In any combination of measurements, the primary focus is on the uncertainty correlations. In the case of mW, many uncertainties are constrained in situ and are therefore uncorrelated. The most significant source of correlated uncertainty is the PDFs. In order to evaluate these correlations, the combination working group generated large samples of events and produced simplified models of the CDF, DØ and ATLAS detectors. Several sets of PDFs were studied to determine their compatibility with broader W- and Z-boson measurements at hadron colliders. For each of these sets the correlations and combined mW values were determined, opening a panorama view of the impact of PDFs on the measurement (see “Measuring up” figure).
The mass of the W boson is important because the SM predicts its value to high precision, in contrast with the masses of the fermions or the Higgs boson
The first conclusion from this study is that the compatibility of all PDF sets with W- and Z-boson measurements is generally low: the most compatible PDF set, CT18 from the CTEQ collaboration, gives a probability of only 1.5% that the suite of measurements are consistent with the predictions. Using this PDF set for the W-boson mass combination gives an even lower compatibility of 0.5%. When the CDF result is removed, the compatibility of the combined mW value is good (91%), and when comparing this “N-1” combined value to the CDF value for the CT18 set, the difference is 3.6σ. The results are considered unlikely to be compatible, though the possibility cannot be excluded in the absence of an identified bias. If the CDF measurement is removed, the combination yields a mass of mW = 80369.2 ± 13.3 MeV for the CT18 set, while including all measurements results in a mass of mW = 80394.6 ± 11.5 MeV. The former value is consistent with the SM prediction, while the latter value is 2.6σ higher.
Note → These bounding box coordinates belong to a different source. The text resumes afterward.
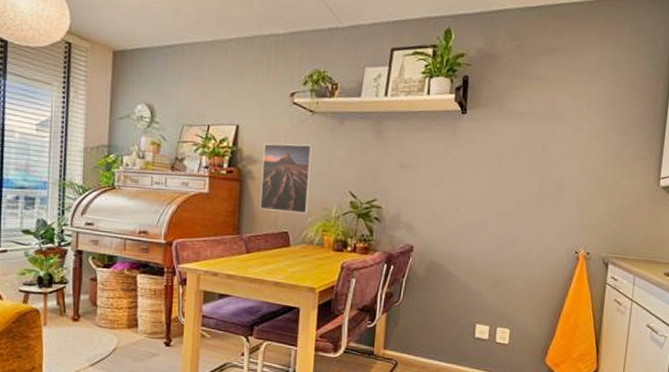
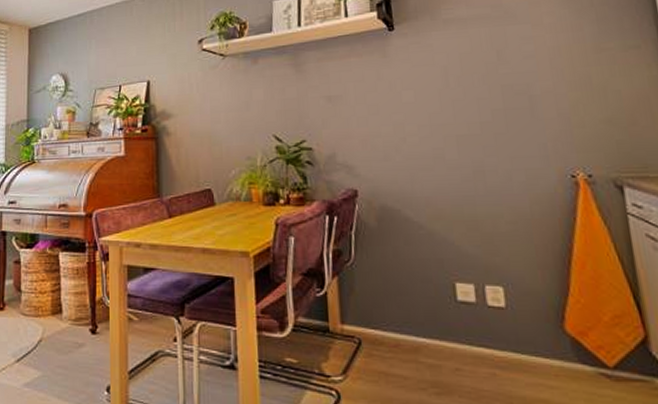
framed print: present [259,143,313,214] -> none [177,90,231,167]

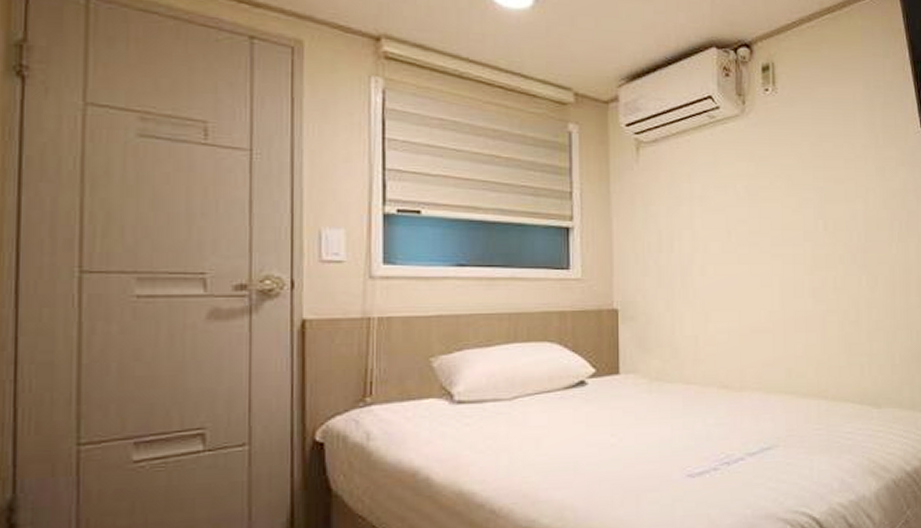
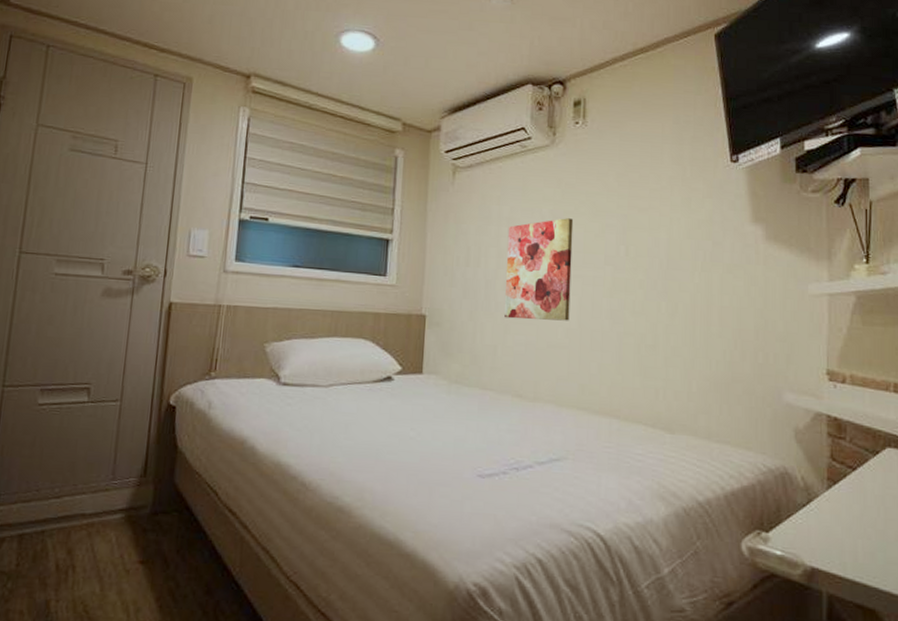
wall art: none [701,194,772,306] -> present [504,218,574,321]

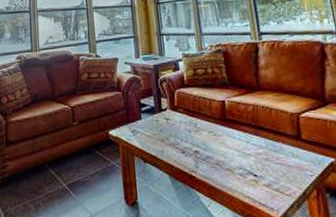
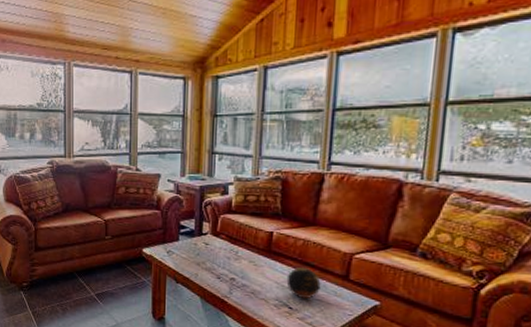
decorative orb: none [245,131,279,165] -> present [286,266,321,299]

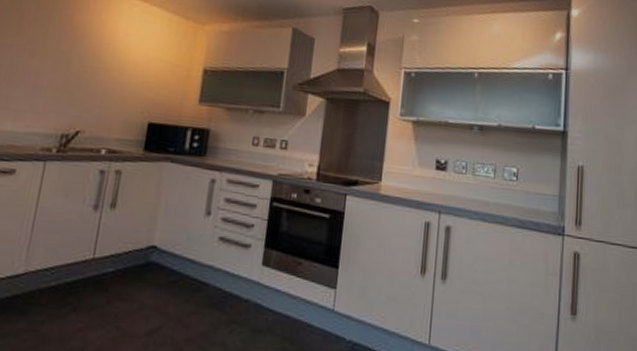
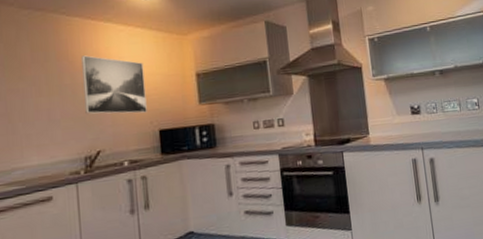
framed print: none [75,23,150,100] -> present [81,55,147,114]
The results of the preliminary combination clearly separate two possible scenarios. In the first, the mW measurements are unbiased and differ due to large fluctuations and the PDF dependence of the W- and Z-boson data. In the second, a bias in one or more of the measurements produces the low compatibility of the measured values. Future measurements will clarify the likelihood of the first scenario, while further studies could identify effect(s) that point to the second scenario. In either case the next milestone will take time due to the exquisite precision that has now been reached, and to the challenges in maintaining analysis teams for the long timescales required to produce a measurement. The W boson’s midlife crisis continues, but with time and effort the golden years will come. We can all look forward to that.
LHC-TeV MWWG 2023 arXiv:2308.09417 (submitted to EPJC).